Tant que l'on avait cru arriver à faire la Monarchie, on n'avait cessé de répéter qu'il fallait à tout prix sortir du provisoire. On eût bien voulu retourner maintenant et indéfiniment à ce provisoire : mais l'attente du pays était surexcitée : il fallait faire quelque chose ; et les républicains disaient : « Puisque vous n'avez pu faire la Monarchie, faisons la République, seule possible. » On fit le Septennat. Mais les pouvoirs du maréchal de Mac-Mahon, même assurés pour sept ans, sans institutions venant entourer et définir les attributions du chef de l'exécutif, ce n'était pas là un gouvernement. La Droite se défendit pendant quinze mois encore contre l'inévitable force des choses. Elle noua des intrigues, elle fit traîner des commissions, elle fit et défit des ministères, elle épuisa les mesures dilatoires, elle continua à faire peser sur le pays une administration violente. Rien n'y fit : le pays, patient et ferme, au nom de sa patience même, s'obstinait à réclamer l'établissement d'un gouvernement définitif. Les esprits modérés de la Chambre, longtemps hésitants, devant ces manifestations unanimes de la nation, venaient à la République. L'Assemblée s'usait : depuis cinq années entières, elle s'imposait au pays ; il y avait longtemps que l'on réclamait d'elle, ou d'aboutir à un résultat, ou de confesser son impuissance, et de rendre la France à elle-même. Le fameux amendement Wallon parut : la cause de la République fut gagnée à une voix de majorité. Tout ce que put obtenir l'opposition monarchique, ce fut d'introduire dans la Constitution du 25 Février cet article 8, dont on a tant parlé depuis, admettant pour l'année 1880 une révision possible.

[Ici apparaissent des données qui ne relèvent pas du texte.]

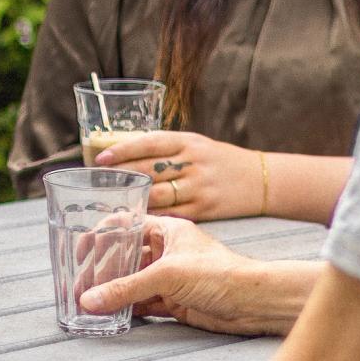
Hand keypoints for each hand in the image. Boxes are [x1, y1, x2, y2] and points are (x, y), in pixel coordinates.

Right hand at [78, 217, 295, 334]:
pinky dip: (126, 309)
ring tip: (86, 304)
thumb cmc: (220, 273)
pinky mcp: (174, 301)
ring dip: (111, 293)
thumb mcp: (168, 275)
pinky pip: (142, 304)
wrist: (253, 302)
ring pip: (132, 283)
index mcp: (168, 230)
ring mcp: (170, 277)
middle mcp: (167, 251)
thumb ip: (127, 288)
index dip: (100, 236)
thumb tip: (89, 300)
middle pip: (125, 257)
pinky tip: (108, 316)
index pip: (125, 226)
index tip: (79, 251)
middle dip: (101, 271)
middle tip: (78, 286)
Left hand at [88, 131, 263, 220]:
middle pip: (149, 169)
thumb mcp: (196, 145)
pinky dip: (152, 217)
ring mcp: (199, 187)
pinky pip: (171, 214)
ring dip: (133, 199)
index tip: (101, 159)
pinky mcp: (205, 208)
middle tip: (99, 184)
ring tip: (113, 202)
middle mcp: (193, 162)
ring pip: (157, 194)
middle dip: (122, 177)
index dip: (123, 150)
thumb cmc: (220, 161)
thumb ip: (166, 149)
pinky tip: (137, 219)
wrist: (260, 180)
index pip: (150, 142)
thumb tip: (123, 152)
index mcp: (189, 142)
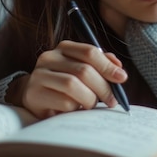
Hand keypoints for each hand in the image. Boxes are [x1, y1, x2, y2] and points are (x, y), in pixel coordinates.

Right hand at [6, 40, 127, 118]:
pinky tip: (75, 109)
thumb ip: (101, 65)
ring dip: (89, 99)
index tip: (122, 78)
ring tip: (92, 105)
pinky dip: (75, 108)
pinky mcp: (34, 94)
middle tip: (112, 100)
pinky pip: (63, 102)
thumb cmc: (65, 84)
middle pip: (84, 70)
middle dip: (103, 87)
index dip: (108, 66)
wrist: (35, 97)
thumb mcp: (83, 70)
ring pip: (73, 85)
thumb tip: (119, 68)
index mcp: (64, 47)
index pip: (89, 52)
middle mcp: (49, 57)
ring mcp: (39, 75)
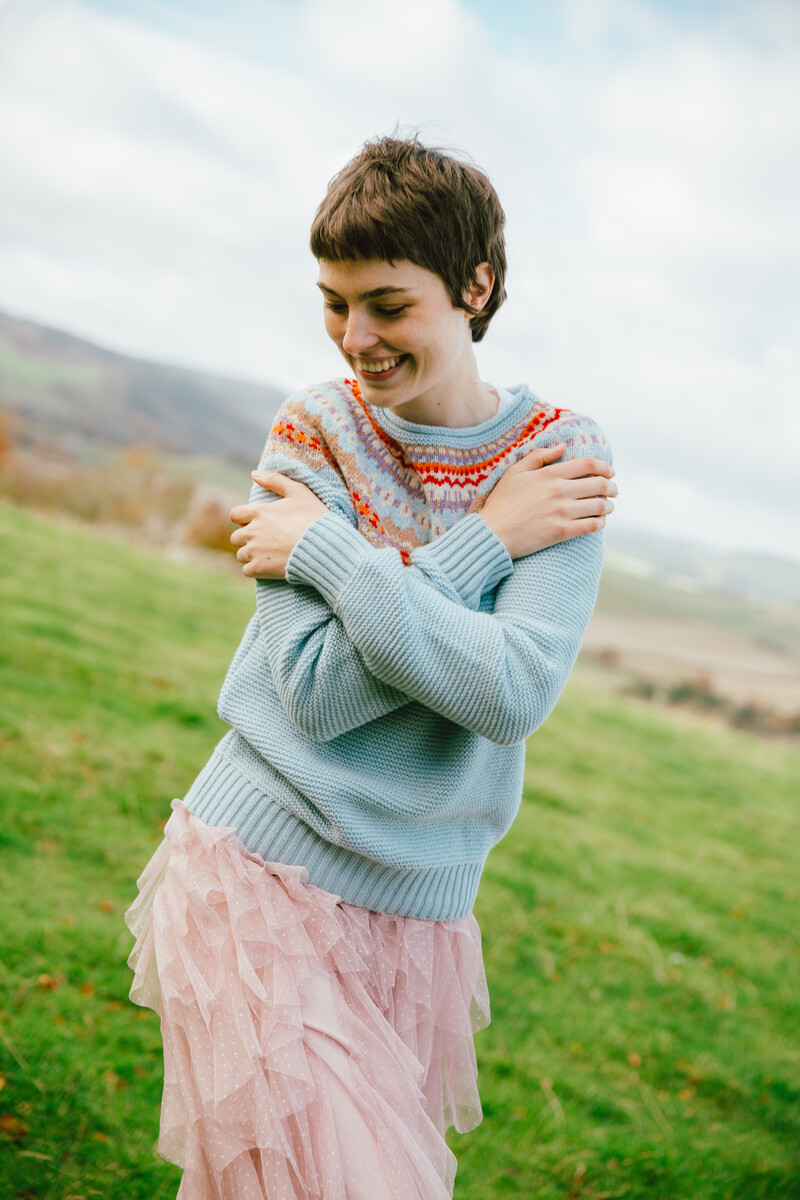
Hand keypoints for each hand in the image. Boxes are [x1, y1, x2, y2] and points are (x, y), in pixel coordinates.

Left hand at [230, 473, 327, 577]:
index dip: (244, 520)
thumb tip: (254, 474)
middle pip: (236, 537)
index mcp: (258, 512)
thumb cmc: (314, 518)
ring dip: (251, 555)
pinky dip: (255, 570)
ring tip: (269, 555)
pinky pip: (246, 571)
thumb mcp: (299, 492)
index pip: (235, 515)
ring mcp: (254, 551)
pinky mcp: (259, 569)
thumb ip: (275, 480)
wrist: (324, 547)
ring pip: (241, 555)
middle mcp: (251, 531)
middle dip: (247, 539)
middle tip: (265, 541)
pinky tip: (268, 567)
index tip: (257, 524)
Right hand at [479, 444, 616, 558]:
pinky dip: (600, 522)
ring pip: (599, 505)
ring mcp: (562, 512)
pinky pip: (591, 526)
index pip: (588, 464)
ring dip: (608, 505)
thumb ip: (539, 456)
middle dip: (612, 487)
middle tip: (614, 491)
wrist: (492, 533)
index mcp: (549, 474)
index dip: (605, 467)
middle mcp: (559, 491)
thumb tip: (562, 446)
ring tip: (608, 507)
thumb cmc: (501, 502)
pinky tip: (599, 522)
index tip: (610, 472)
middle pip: (599, 484)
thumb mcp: (515, 472)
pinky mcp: (562, 532)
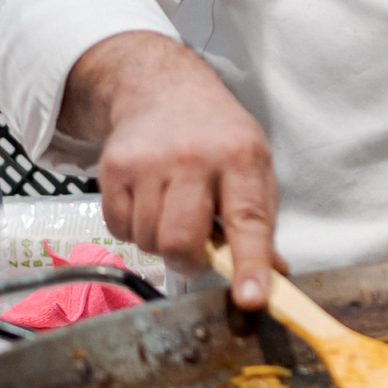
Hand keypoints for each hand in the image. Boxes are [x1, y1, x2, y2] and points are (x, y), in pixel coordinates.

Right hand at [76, 33, 278, 310]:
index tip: (251, 298)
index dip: (250, 264)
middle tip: (196, 254)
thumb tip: (274, 276)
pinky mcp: (113, 167)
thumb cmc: (218, 137)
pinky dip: (134, 230)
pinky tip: (148, 204)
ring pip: (147, 240)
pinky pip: (119, 229)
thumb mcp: (254, 165)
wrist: (163, 89)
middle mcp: (194, 158)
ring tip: (173, 213)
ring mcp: (149, 162)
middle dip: (189, 261)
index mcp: (242, 158)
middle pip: (181, 239)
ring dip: (160, 243)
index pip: (249, 219)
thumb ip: (260, 221)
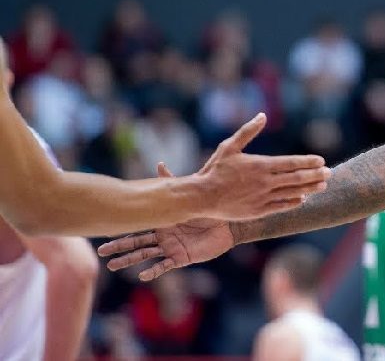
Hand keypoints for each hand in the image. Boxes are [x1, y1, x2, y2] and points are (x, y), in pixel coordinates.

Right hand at [98, 163, 235, 280]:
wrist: (227, 225)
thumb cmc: (207, 210)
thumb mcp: (187, 197)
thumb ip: (173, 182)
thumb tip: (160, 164)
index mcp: (162, 222)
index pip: (138, 225)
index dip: (122, 228)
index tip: (105, 229)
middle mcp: (162, 236)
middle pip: (136, 242)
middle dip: (119, 246)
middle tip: (101, 251)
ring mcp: (170, 248)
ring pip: (145, 255)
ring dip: (129, 260)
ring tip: (112, 266)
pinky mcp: (180, 258)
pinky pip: (165, 266)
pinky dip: (153, 271)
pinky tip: (142, 276)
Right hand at [196, 113, 330, 219]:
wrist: (201, 197)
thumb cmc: (215, 170)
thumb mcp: (229, 146)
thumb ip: (248, 131)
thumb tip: (262, 115)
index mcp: (260, 165)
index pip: (291, 163)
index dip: (308, 162)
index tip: (321, 161)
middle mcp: (265, 182)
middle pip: (297, 178)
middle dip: (315, 175)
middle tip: (330, 173)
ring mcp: (263, 198)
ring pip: (292, 193)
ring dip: (309, 189)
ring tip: (322, 185)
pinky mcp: (258, 211)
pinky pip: (281, 206)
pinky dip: (294, 202)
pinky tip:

De droit comme de fait, la République existait désormais. Le Gouvernement n'en était pas moins aux mains de ses ennemis. Les élections générales eurent lieu. Elles amenèrent à la Chambre des députés une écrasante majorité républicaine. Candidat dans quatre circonscriptions, le chef du cabinet ne put même obtenir un siège de représentant du suffrage universel. Cependant la réaction ne désespérait pas. Grâce à la pression administrative, elle disposait au Sénat d'une majorité de quelques voix. Après une soumission apparente de quelques mois, la bataille recommença : le 16 Mai reprit l'entreprise du 24 Mai. La Chambre fut dissoute : la France eut à subir, pendant cinq longs mois, le gouvernement de combat le plus despotique, le plus vexatoire, le moins scrupuleux qu'elle eût encore connu. Elle en supporta la tyrannie avec une fermeté patiente, mais invincible. Quand elle eut parlé le 14 Octobre, on lui refusa de se soumettre : on lui résista deux mois entiers, et jamais, certes, pays ne fut plus proche d'un coup d'État et d'une guerre civile. Il fallut renoncer pourtant, enfin, à une résistance aussi insensée que criminelle. Le 14 Décembre vit la soumission définitive du pouvoir exécutif, rebelle à la décision du pays. Le Président rentra dans le rôle irresponsable d'où il n'eût pas dû sortir. La France républicaine fut gouvernée par un ministère républicain, homogène, pris dans le Parlement, soutenu de sa confiance, ayant désormais l'initiative et l'indépendance comme il avait la responsabilité.